Because the wellness industry pushes women into fasting, carb fear, and endless detox loops that shred NADPH production without anyone realizing what’s happening.

This post isn’t about carbs versus keto.
I’m not here to argue macros.
I’m not here to debate you on the public timeline.

If you comment something dismissive, combative, or totally off-topic, I’m not going to respond.
This post is for the people who already know something deeper is broken.

And they’ve tried everything.
Except repairing the actual terrain.



Let’s be real:
It’s a lot more complicated than people in the comment section make it sound.

This isn’t just about which molecule can make NADPH.
It’s about which systems actually function under stress, collapse, and depletion.
And most people arguing in favor of “alternate pathways” have never rebuilt a terrain from the ground up.

I have.
That’s why I don’t debate biochemistry in isolation.
I read it in context — inside a real, electrical, collapsing human body.

That’s the difference.
That’s terrain medicine.
 
I have absolutely no idea what they’re going on about.
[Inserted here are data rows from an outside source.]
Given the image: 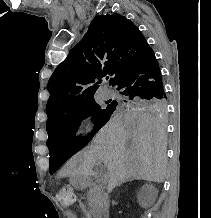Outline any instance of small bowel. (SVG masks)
<instances>
[{
	"mask_svg": "<svg viewBox=\"0 0 211 218\" xmlns=\"http://www.w3.org/2000/svg\"><path fill=\"white\" fill-rule=\"evenodd\" d=\"M80 207H81L82 209H84V207H83L82 205H80Z\"/></svg>",
	"mask_w": 211,
	"mask_h": 218,
	"instance_id": "small-bowel-1",
	"label": "small bowel"
}]
</instances>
And how do you track NADPH???
 
NADPH = Nicotinamide adenine dinucleotide phosphate (according to wikipedia)

I think it's long on big words and short on any real explanation. Bluster, in my book. Probably goes down a storm on social media. I am quite prepared to accept that NADPH is essential for life. So are many things. And, if this is a real issue for those of us on keto or vlc, given my extremely reduced glucose intake this past five plus years, why am I not dead?
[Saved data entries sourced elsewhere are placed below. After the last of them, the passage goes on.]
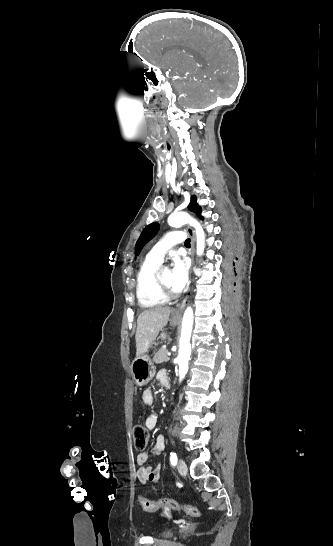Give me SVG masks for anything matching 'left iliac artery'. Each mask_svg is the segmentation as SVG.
Instances as JSON below:
<instances>
[{
	"label": "left iliac artery",
	"instance_id": "1",
	"mask_svg": "<svg viewBox=\"0 0 333 546\" xmlns=\"http://www.w3.org/2000/svg\"><path fill=\"white\" fill-rule=\"evenodd\" d=\"M170 462L173 466L177 464V455L175 452L170 453Z\"/></svg>",
	"mask_w": 333,
	"mask_h": 546
}]
</instances>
But OK - if glucose is needed to make NADPH (I don't know if this is true or not, let's say it is) then it can be made from the glucose synthesised by the liver via gluconeogenesis or glycogenolysis. That's every bit as much "real" glucose as the glucose made from carb in food. The graphic attached (from Bilous and Donnelly, who don't mention NADPH at all) shows it clearly.
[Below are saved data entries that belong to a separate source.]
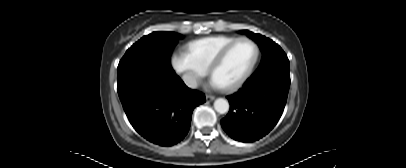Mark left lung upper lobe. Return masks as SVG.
Returning <instances> with one entry per match:
<instances>
[{
	"label": "left lung upper lobe",
	"mask_w": 406,
	"mask_h": 168,
	"mask_svg": "<svg viewBox=\"0 0 406 168\" xmlns=\"http://www.w3.org/2000/svg\"><path fill=\"white\" fill-rule=\"evenodd\" d=\"M243 32H246L259 45L263 54L261 63L254 75L271 72L289 76V60L278 44L260 34H254L250 31Z\"/></svg>",
	"instance_id": "5c2ea615"
}]
</instances>
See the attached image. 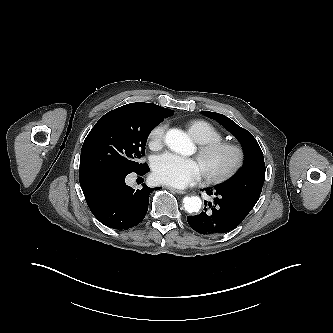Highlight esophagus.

And that would explain why I'm still alive.
 

Attachments

  • Fig.5.20.jpg
    Fig.5.20.jpg
    38.1 KB · Views: 10
It’s certainly not clear how much is required or how much glucose is required to make that amount. Kind of crucial questions I think
 
It’s certainly not clear how much is required or how much glucose is required to make that amount. Kind of crucial questions I think
They are. In addition, I don't like the tone. It's a kind of "I'm so right that unless you agree with me I'm not going to bother to explain or argue" style which might impress teenagers, I wouldn't know.

But I have been introduced to the concept of "terrain medicine" which was a new one on me. It seems to be some sort of naturopath idea. I'm sure there might be some things I wouldn't disagree with.